Tempting as it may be to save some money by hiring a company like the Threat Management Center in Detroit rather than paying Detroit Police officers a unionized wage, however, history offers us a most cautionary tale about dancing with this Devil. This is by no means the first time that American companies have seen high levels of urban poverty as synonymous with an opportunity to profit mightily and, thus, this isn't the first time that those with power have responded to civic despair by privatizing policing.

Indeed one can't imagine the Carnegie's and the Rockefeller's of the past amassing the fortunes they did without first having hired their own private police force, the Pinkertons, to protect their interests. The Pinkertons, in fact, were this country's oldest and largest private police forces and because they were paid to protect those who hired them, not the broader public, they soon were reviled by ordinary working class and poor Americans.

Eventually this private police force's freedom to harass or hurt anyone their employers deemed a threat--be they a worker trying to get a fair wage or a poor person begging near the doorstep of a mansion-- was put in check with the Anti-Pinkerton Act of 1893. This piece of legislation not only put restrictions on who could hire private security agencies, but also regulated what such agencies could do when hired.

And yet, despite this legislation, and despite countless historical accounts of why private policing of public spaces is a bad idea in a democracy, ordinary Americans have raised little ruckus today when, once again, only those Americans with money are assured access to security and protection.

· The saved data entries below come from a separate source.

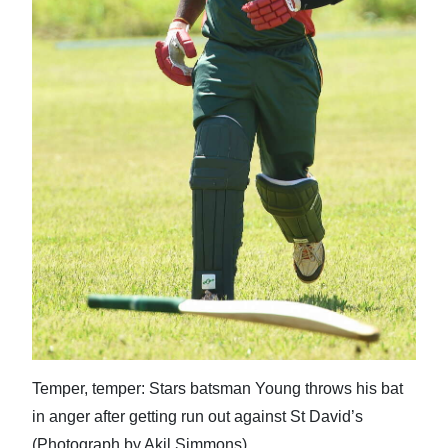
Temper, temper: Stars batsman Young throws his bat
in anger after getting run out against St David’s
(Photograph by Akil Simmons)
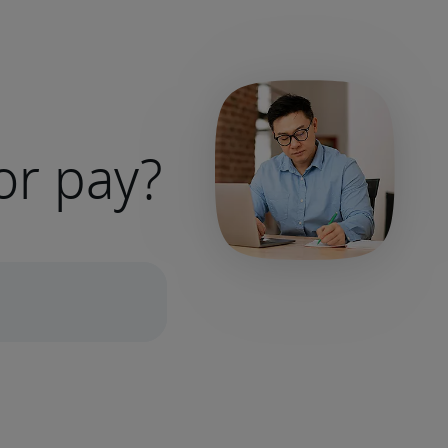
or pay?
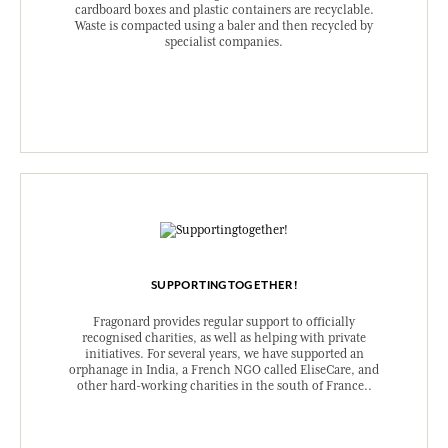
cardboard boxes and plastic containers are recyclable.
Waste is compacted using a baler and then recycled by
specialist companies.
SUPPORTINGTOGETHER!
Fragonard provides regular support to officially
recognised charities, as well as helping with private
initiatives. For several years, we have supported an
orphanage in India, a French NGO called EliseCare, and
other hard-working charities in the south of France..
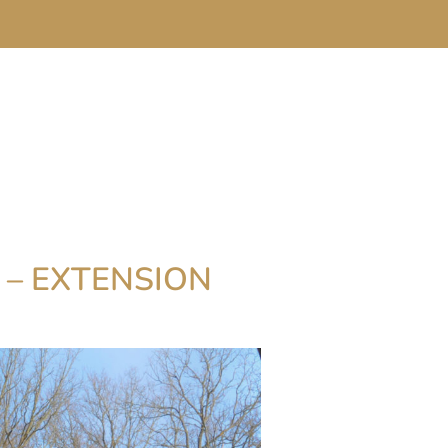
 – EXTENSION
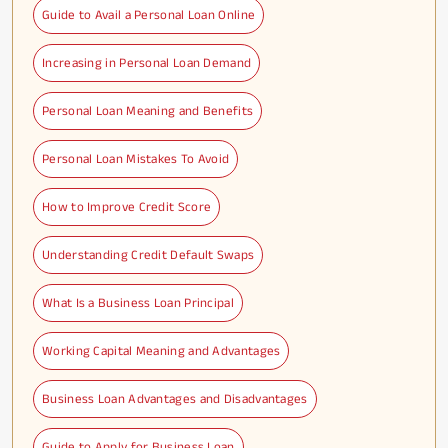
Guide to Avail a Personal Loan Online
Increasing in Personal Loan Demand
Personal Loan Meaning and Benefits
Personal Loan Mistakes To Avoid
How to Improve Credit Score
Understanding Credit Default Swaps
What Is a Business Loan Principal
Working Capital Meaning and Advantages
Business Loan Advantages and Disadvantages
Guide to Apply for Business Loan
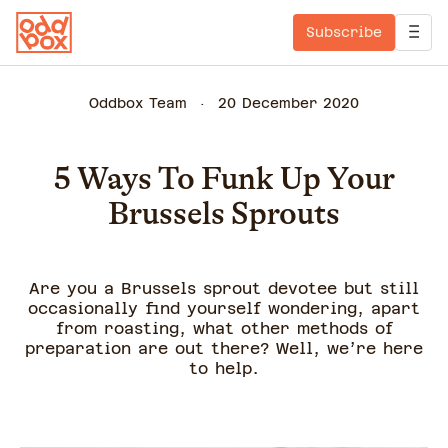
Subscribe
Oddbox Team
20 December 2020
5 Ways To Funk Up Your
Brussels Sprouts
Are you a Brussels sprout devotee but still
occasionally find yourself wondering, apart
from roasting, what other methods of
preparation are out there? Well, we’re here
to help.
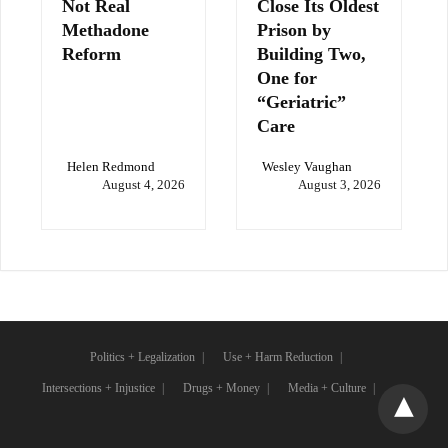
Not Real
Close Its Oldest
Methadone
Prison by
Reform
Building Two,
One for
“Geriatric”
Care
Helen Redmond
Wesley Vaughan
August 4, 2026
August 3, 2026
Politics + Legalization
Use + Harm Reduction
Intersections + Injustice
Drugs + Money
Media + Culture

Worse, astonishing faith has been expressed in the much-touted proposition that private police forces, in fact, act in the best interests of the public.

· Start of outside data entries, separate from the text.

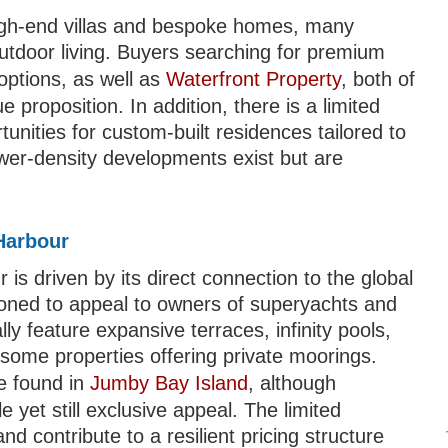
igh-end villas and bespoke homes, many
tdoor living. Buyers searching for premium
options, as well as
Waterfront Property
, both of
e proposition. In addition, there is a limited
unities for custom-built residences tailored to
wer-density developments exist but are
.
Harbour
 driven by its direct connection to the global
itioned to appeal to owners of superyachts and
lly feature expansive terraces, infinity pools,
some properties offering private moorings.
e found in
Jumby Bay Island
, although
yet still exclusive appeal. The limited
d contribute to a resilient pricing structure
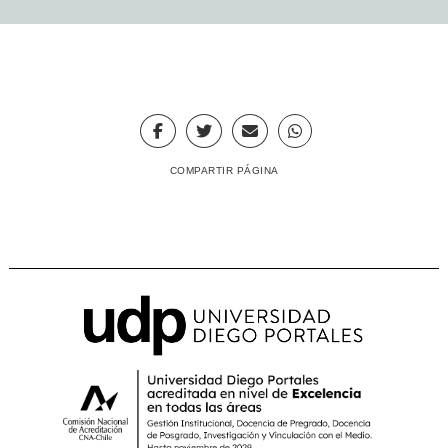
COMPARTIR PÁGINA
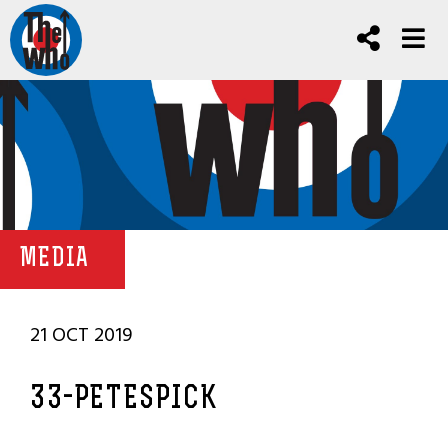
MEDIA
21 OCT 2019
33-PETESPICK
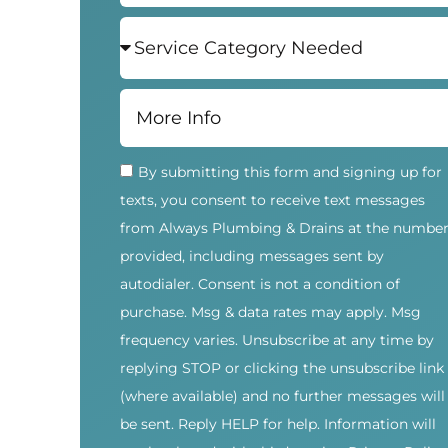
By submitting this form and signing up for
texts, you consent to receive text messages
from Always Plumbing & Drains at the numbe
provided, including messages sent by
autodialer. Consent is not a condition of
purchase. Msg & data rates may apply. Msg
frequency varies. Unsubscribe at any time by
replying STOP or clicking the unsubscribe link
(where available) and no further messages will
be sent. Reply HELP for help. Information will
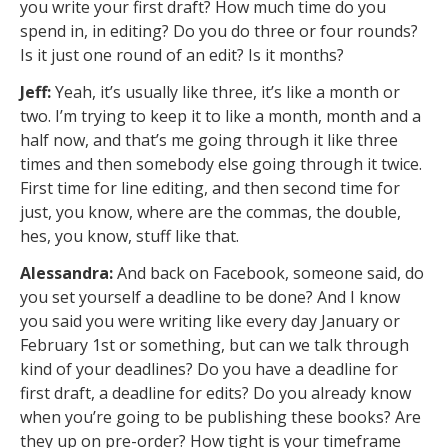
you write your first draft? How much time do you
spend in, in editing? Do you do three or four rounds?
Is it just one round of an edit? Is it months?
Jeff:
Yeah, it’s usually like three, it’s like a month or
two. I’m trying to keep it to like a month, month and a
half now, and that’s me going through it like three
times and then somebody else going through it twice.
First time for line editing, and then second time for
just, you know, where are the commas, the double,
hes, you know, stuff like that.
Alessandra:
And back on Facebook, someone said, do
you set yourself a deadline to be done? And I know
you said you were writing like every day January or
February 1st or something, but can we talk through
kind of your deadlines? Do you have a deadline for
first draft, a deadline for edits? Do you already know
when you’re going to be publishing these books? Are
they up on pre-order? How tight is your timeframe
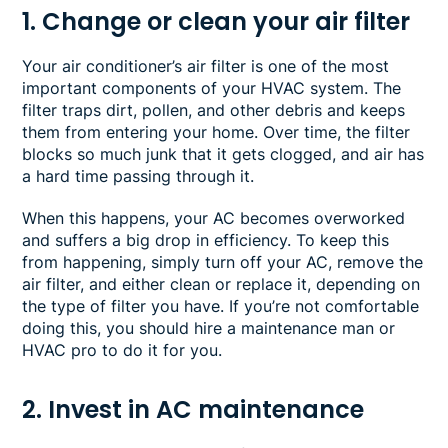
1. Change or clean your air filter
Your air conditioner’s air filter is one of the most
important components of your HVAC system. The
filter traps dirt, pollen, and other debris and keeps
them from entering your home. Over time, the filter
blocks so much junk that it gets clogged, and air has
a hard time passing through it.
When this happens, your AC becomes overworked
and suffers a big drop in efficiency. To keep this
from happening, simply turn off your AC, remove the
air filter, and either clean or replace it, depending on
the type of filter you have. If you’re not comfortable
doing this, you should hire a maintenance man or
HVAC pro to do it for you.
2. Invest in AC maintenance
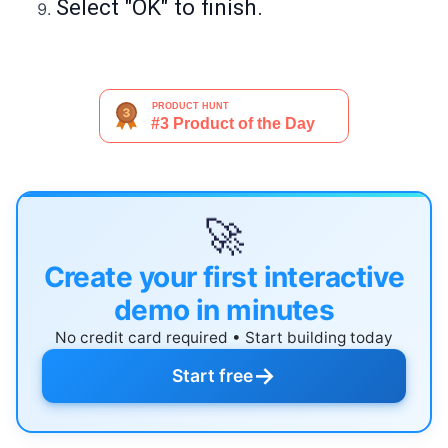
Select "OK" to finish.
🚀
Create your first interactive
demo in minutes
No credit card required • Start building today
→
Start free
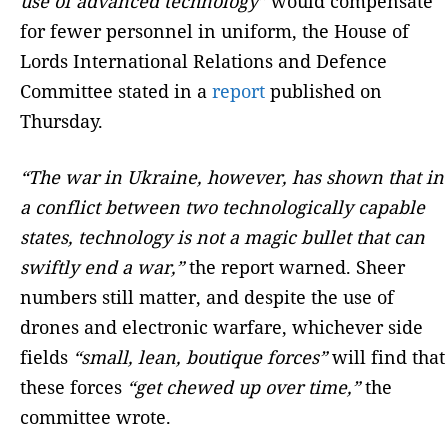
use of advanced technology”
would compensate
for fewer personnel in uniform, the House of
Lords International Relations and Defence
Committee stated in a
report
published on
Thursday.
“The war in Ukraine, however, has shown that in
a conflict between two technologically capable
states, technology is not a magic bullet that can
swiftly end a war,”
the report warned. Sheer
numbers still matter, and despite the use of
drones and electronic warfare, whichever side
fields
“small, lean, boutique forces”
will find that
these forces
“get chewed up over time,”
the
committee wrote.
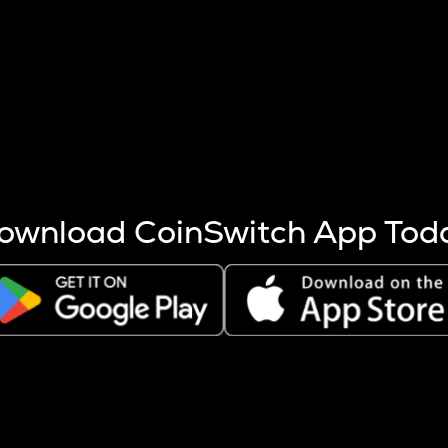
s more coins are mined.
 other factors like market cap and project fundamentals,
ptos.
ownload CoinSwitch App Tod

Where is the concern, if not the outrage, that there is virtually no regulation when it comes to private policing in America's inner cities? Not only can individuals with little if any training police public spaces, but in various locales they are even authorized to make arrests and wield firearms. What is more, unlike public police, private security officers are not required by law to read a suspect his or her Miranda Rights and, more incredibly, they are allowed to use force, in some circumstances even deadly force, if they deem it necessary to do so.

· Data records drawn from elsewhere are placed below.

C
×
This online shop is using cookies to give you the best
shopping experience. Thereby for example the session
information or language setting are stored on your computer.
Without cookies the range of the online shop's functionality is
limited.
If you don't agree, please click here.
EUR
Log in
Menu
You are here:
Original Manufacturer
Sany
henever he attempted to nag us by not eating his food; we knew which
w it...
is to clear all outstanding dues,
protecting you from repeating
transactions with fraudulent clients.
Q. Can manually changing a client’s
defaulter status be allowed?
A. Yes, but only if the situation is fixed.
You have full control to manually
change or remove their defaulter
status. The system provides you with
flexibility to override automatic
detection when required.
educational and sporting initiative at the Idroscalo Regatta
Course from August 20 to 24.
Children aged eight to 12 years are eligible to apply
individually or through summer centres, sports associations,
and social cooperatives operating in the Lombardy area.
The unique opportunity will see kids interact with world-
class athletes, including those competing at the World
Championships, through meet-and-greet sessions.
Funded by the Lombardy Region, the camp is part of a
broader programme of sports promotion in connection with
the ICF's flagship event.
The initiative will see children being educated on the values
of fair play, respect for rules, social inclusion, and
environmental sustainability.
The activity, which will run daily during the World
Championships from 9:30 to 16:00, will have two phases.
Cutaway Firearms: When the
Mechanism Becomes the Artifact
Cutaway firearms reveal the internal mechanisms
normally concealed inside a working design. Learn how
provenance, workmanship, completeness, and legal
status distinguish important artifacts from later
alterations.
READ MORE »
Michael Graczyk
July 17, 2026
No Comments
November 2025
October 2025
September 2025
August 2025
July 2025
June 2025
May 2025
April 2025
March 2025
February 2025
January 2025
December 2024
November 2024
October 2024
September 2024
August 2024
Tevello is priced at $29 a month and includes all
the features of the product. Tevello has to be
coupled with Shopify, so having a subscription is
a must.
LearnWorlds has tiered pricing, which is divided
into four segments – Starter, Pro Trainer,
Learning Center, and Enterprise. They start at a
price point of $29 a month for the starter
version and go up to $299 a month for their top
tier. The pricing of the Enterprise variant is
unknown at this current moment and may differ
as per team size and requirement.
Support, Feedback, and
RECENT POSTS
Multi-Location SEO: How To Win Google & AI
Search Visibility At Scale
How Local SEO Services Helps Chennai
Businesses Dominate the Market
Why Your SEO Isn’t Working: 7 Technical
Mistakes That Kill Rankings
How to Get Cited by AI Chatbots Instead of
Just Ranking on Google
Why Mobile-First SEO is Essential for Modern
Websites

And, then, of course, there is the issue of accountability since, it seems, that private police officers often deem it necessary to use force. Across the country citizens have been subjected not only to such serious harassment by private police forces that they have filed major civil rights actions, but also to false arrests, physical injury, and even death. Whether it is a private security officer shooting a man dead at a sandwich shop in Baltimore, or private police officers severely beating a school kid with cerebral palsy, who holds these men accountable when they do not represent, nor have to answer to, the public?

And yet, despite these worrisome realities, as the Bureau of Labor Statistics sees it, there will be a record 1.2 million private security jobs by 2020 and these people will be "doing jobs once held by law enforcement." So, what might this mean for the future of a city like Detroit? There is little question that it will mean much reinvestment and much new development. There is little question that it will also mean that those with money will eventually make a killing in the Motor City. And, yes, it also means that those who run businesses, where they live and work, will be protected from the poor, the addicted, and the desperate.

What the future of Detroit will look like for everyone else is far less rosy--at least if we refuse to learn lessons from history and simply assume that private policing benefits the greater public. Members of broader public -most ordinary citizens--can neither afford private protection from crime and violence, nor can they be assured that they will be protected from the private police officers who, often, decide that they are in fact the threat.

The only future Detroit, or Oakland, or Baltimore, or Atlanta, that will be a better city for all is one in which the public infrastructure of the city--the public schools, the public utilities, the public health services, the public safety services--are funded, are accessible, and are accountable to every person that lives there. Every single one of them.